Yesterday, there was a great lecture at The Change You Want To See Gallery in Brooklyn, NY about mobile media, dataveillance. The focus was SMS, or Short Message Service, for the uninitiated, also known as texts. You can read more about the lecture here.
Sms’s are much easier to surveil than phone conversations as the messages are ready to be indexed and searched. With voice calls, it takes quite a bit of computing horsepower to decode the analog voice waves into bits that computers can understand and search, and even so, the results are fuzzy at best. As well, a former AT&T employee was present and keyed us onto the fact that all SMS’s are logged and persisted along with their metadata. So who sent a message, who they sent it to, where they sent it from, where it was received, and the content as well is logged and saved, at least with AT&T and still sits today waiting for analyzation by a curious priviledged user.
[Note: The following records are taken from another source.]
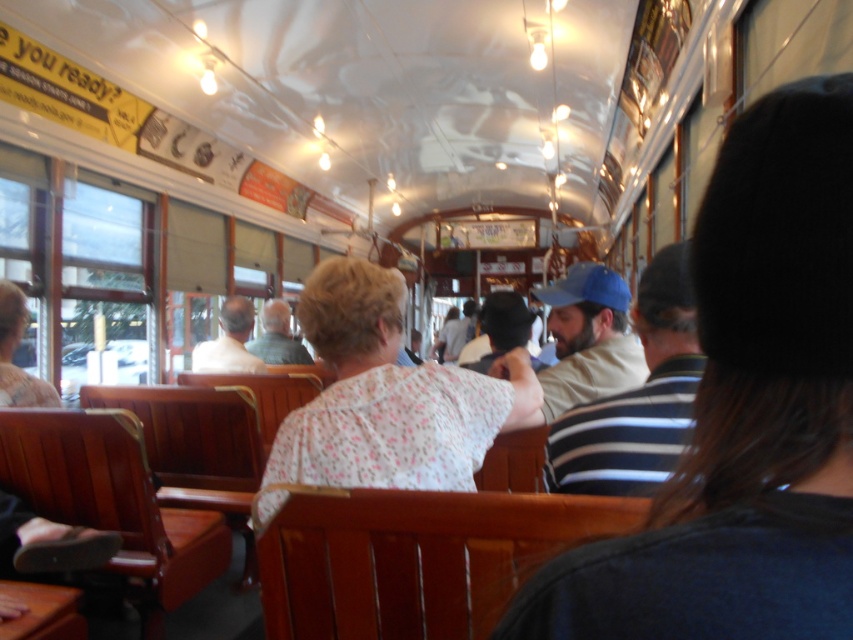
Question: Considering the real-world distances, which object is farthest from the blue fabric cap at center?

Choices:
 (A) floral fabric blouse at center
 (B) light brown leather jacket at center
 (C) striped cotton shirt at center

Answer: (B)

Question: Does floral fabric blouse at center have a smaller size compared to blue fabric cap at center?

Choices:
 (A) yes
 (B) no

Answer: (B)

Question: Which object appears closest to the camera in this image?

Choices:
 (A) floral fabric blouse at center
 (B) striped cotton shirt at center
 (C) blue fabric cap at center
 (D) light brown leather jacket at center

Answer: (B)

Question: Where is striped cotton shirt at center located in relation to floral fabric blouse at center in the image?

Choices:
 (A) above
 (B) below

Answer: (A)

Question: Which of these objects is positioned closest to the striped cotton shirt at center?

Choices:
 (A) light brown leather jacket at center
 (B) blue fabric cap at center
 (C) floral fabric blouse at center

Answer: (B)

Question: Does floral fabric blouse at center have a smaller size compared to light brown leather jacket at center?

Choices:
 (A) no
 (B) yes

Answer: (A)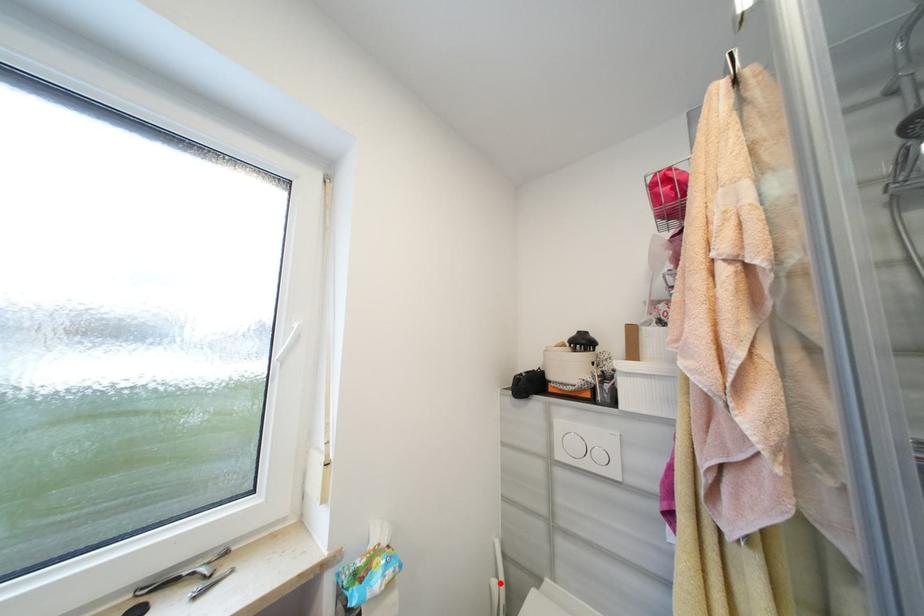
CryptoSMS is open-source software written to handle the task of encrypting sms messages between two parties. It does not, however, address the problem of obscuring from, where, and to whom a message is sent. This is very promising software given that text messaging is nearly ubiquitous in some developing countries, and its certainly much more prevalent than data connectivity. In fact, in many places, its cheaper to send text messages than to make an actual voice call.
However, there is much development work to be done with this software. The second half of the workshop focused on getting us setup with the software. Some of us had archaic phones and some had smart phones, but I didn’t really hear of one success story getting the software to work. I have an android phone and since the software is written with the J2ME environment, I had to first get a “J2ME runner” installed. The process is supposed to work as follows:
- Install software(optionally install a J2ME runner, if necessary)
- This step will generate a public and a private key
- Add a contact to an address book with name and phone number
- Send that contact your public key
- Your contact who also has CryptoSMS installed, should receive a text message with your public key.
- CryptoSMS should be listening on the standard SMS port(16002 i think) and intercept this from your normal SMS inbox.
- Select “import key from message” which will then assign a public key to that contact
- Now your contact has your public key which will allow them to encrypt messages that only you can decrypt with your matching private key.
Simple right? We had all sorts of problems. On my android phone I actually received a text message with a friend’s public key, but it did not get intercepted by CryptoSMS, and instead went straight to the default messaging application. Most people’s problem was that they were not receiving the public key at all.
Despite these problems, we were assured that significant testing and successes were reported with Nokia phones on the GSM networks in Europe. Its a good start. I definitely recommend other people installing this software and giving it a shot with their phone/network and reporting the results to the kind folks at CryptoSMS.